**Dataset records**
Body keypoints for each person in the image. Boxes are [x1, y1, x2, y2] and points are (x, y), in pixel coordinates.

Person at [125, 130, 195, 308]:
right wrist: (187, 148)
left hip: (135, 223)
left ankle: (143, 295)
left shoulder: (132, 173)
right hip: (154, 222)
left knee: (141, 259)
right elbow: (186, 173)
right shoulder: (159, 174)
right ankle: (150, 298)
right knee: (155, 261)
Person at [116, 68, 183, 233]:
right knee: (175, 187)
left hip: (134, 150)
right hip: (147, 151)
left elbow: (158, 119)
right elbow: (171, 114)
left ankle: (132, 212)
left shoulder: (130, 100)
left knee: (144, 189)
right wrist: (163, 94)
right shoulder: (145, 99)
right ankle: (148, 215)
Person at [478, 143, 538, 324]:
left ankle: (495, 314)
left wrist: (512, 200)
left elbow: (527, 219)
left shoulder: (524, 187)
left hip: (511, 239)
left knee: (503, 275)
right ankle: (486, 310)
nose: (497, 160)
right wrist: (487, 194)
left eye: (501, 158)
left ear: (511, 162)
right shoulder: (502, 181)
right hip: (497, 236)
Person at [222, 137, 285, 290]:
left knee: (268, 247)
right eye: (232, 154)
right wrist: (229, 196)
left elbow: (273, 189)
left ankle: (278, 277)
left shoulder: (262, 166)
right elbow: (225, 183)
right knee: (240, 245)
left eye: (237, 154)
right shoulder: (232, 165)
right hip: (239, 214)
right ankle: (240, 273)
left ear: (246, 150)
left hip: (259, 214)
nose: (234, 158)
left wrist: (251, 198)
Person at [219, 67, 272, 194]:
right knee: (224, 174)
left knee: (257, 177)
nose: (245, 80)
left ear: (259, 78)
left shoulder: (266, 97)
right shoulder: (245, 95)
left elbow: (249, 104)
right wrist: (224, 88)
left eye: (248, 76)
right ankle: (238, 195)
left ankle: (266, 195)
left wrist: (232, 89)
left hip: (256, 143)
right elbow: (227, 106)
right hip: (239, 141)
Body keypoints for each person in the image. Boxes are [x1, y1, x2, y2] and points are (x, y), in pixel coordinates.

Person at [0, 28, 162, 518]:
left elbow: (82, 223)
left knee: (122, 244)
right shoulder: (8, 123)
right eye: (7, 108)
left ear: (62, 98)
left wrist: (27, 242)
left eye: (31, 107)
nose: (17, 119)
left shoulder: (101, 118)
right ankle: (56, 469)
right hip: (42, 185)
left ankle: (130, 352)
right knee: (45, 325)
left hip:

**Instructions for the task**
Restate the material word for word, but only from its first line through the line containing "left ankle: (278, 277)".

**Answer box**
Body keypoints for each person in the image. Boxes are [x1, y1, x2, y2] and points are (x, y), in pixel coordinates.

Person at [125, 130, 195, 308]:
right wrist: (187, 148)
left hip: (135, 223)
left ankle: (143, 295)
left shoulder: (132, 173)
right hip: (154, 222)
left knee: (141, 259)
right elbow: (186, 173)
right shoulder: (159, 174)
right ankle: (150, 298)
right knee: (155, 261)
Person at [116, 68, 183, 233]:
right knee: (175, 187)
left hip: (134, 150)
right hip: (147, 151)
left elbow: (158, 119)
right elbow: (171, 114)
left ankle: (132, 212)
left shoulder: (130, 100)
left knee: (144, 189)
right wrist: (163, 94)
right shoulder: (145, 99)
right ankle: (148, 215)
Person at [478, 143, 538, 324]:
left ankle: (495, 314)
left wrist: (512, 200)
left elbow: (527, 219)
left shoulder: (524, 187)
left hip: (511, 239)
left knee: (503, 275)
right ankle: (486, 310)
nose: (497, 160)
right wrist: (487, 194)
left eye: (501, 158)
left ear: (511, 162)
right shoulder: (502, 181)
right hip: (497, 236)
Person at [222, 137, 285, 290]:
left knee: (268, 247)
right eye: (232, 154)
right wrist: (229, 196)
left elbow: (273, 189)
left ankle: (278, 277)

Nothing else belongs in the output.